Notice and take down policy

Notice: Should you consider that data used by the dataset contains material that is owned by you and should therefore not be reproduced here, please: Clearly identify yourself, with detailed contact data such as an address, telephone number or email address at which you can be contacted.
Clearly identify the copyrighted work claimed to be infringed.

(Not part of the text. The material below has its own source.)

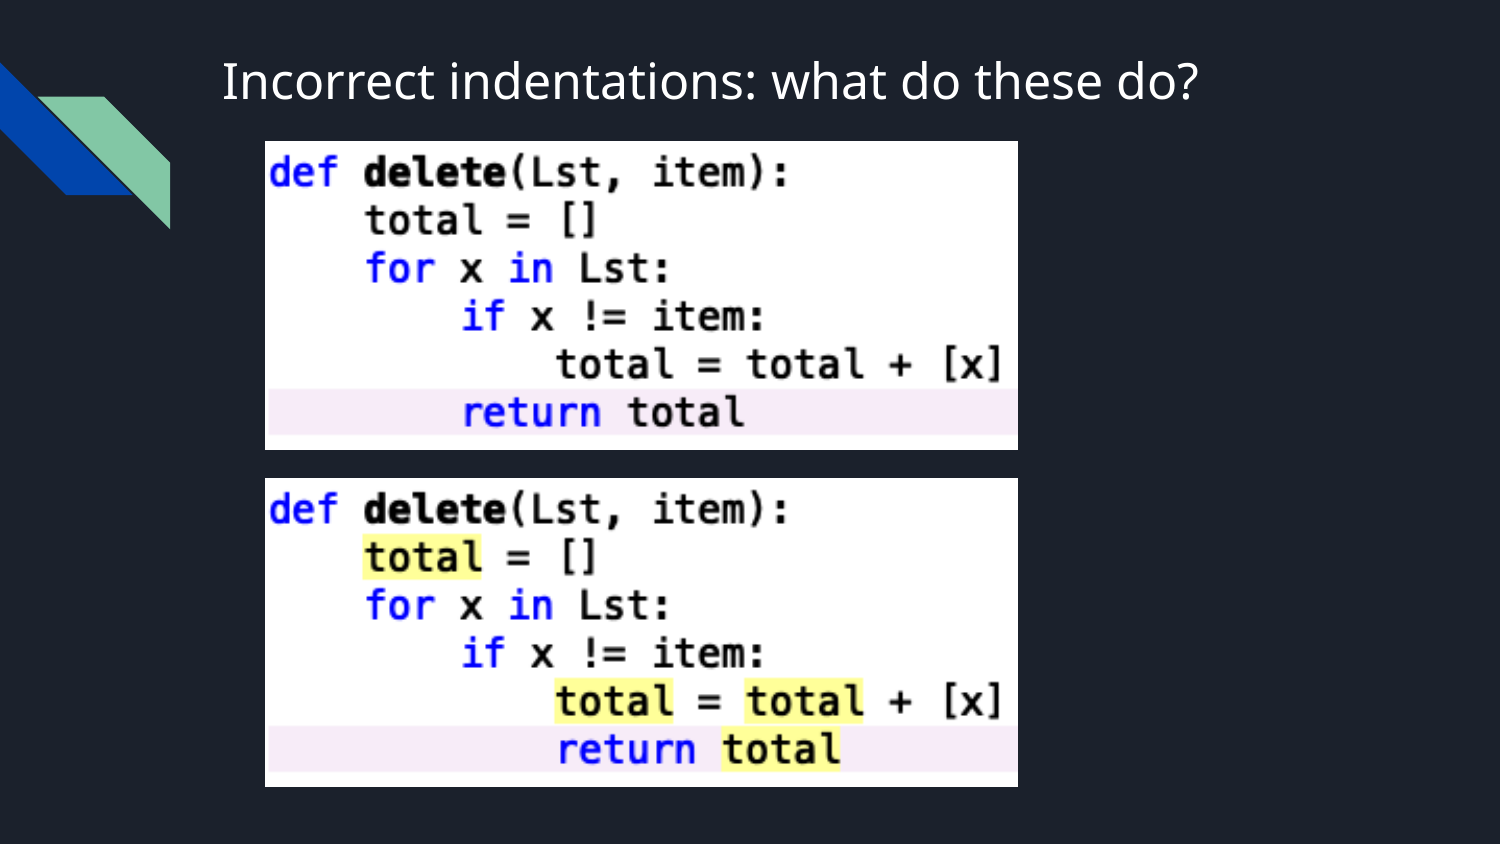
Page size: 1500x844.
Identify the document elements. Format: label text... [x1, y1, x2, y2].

Clearly identify the material that is claimed to be infringing and information reasonably sufficient to allow us to locate the material.
And contact the 'Scandinavian Embedding Benchmark' at the following ticket service: https://frontoffice.chcaa.au.dk/hc/en-us/requests/new

We will comply to legitimate requests by removing the affected sources from the next release of the benchmark.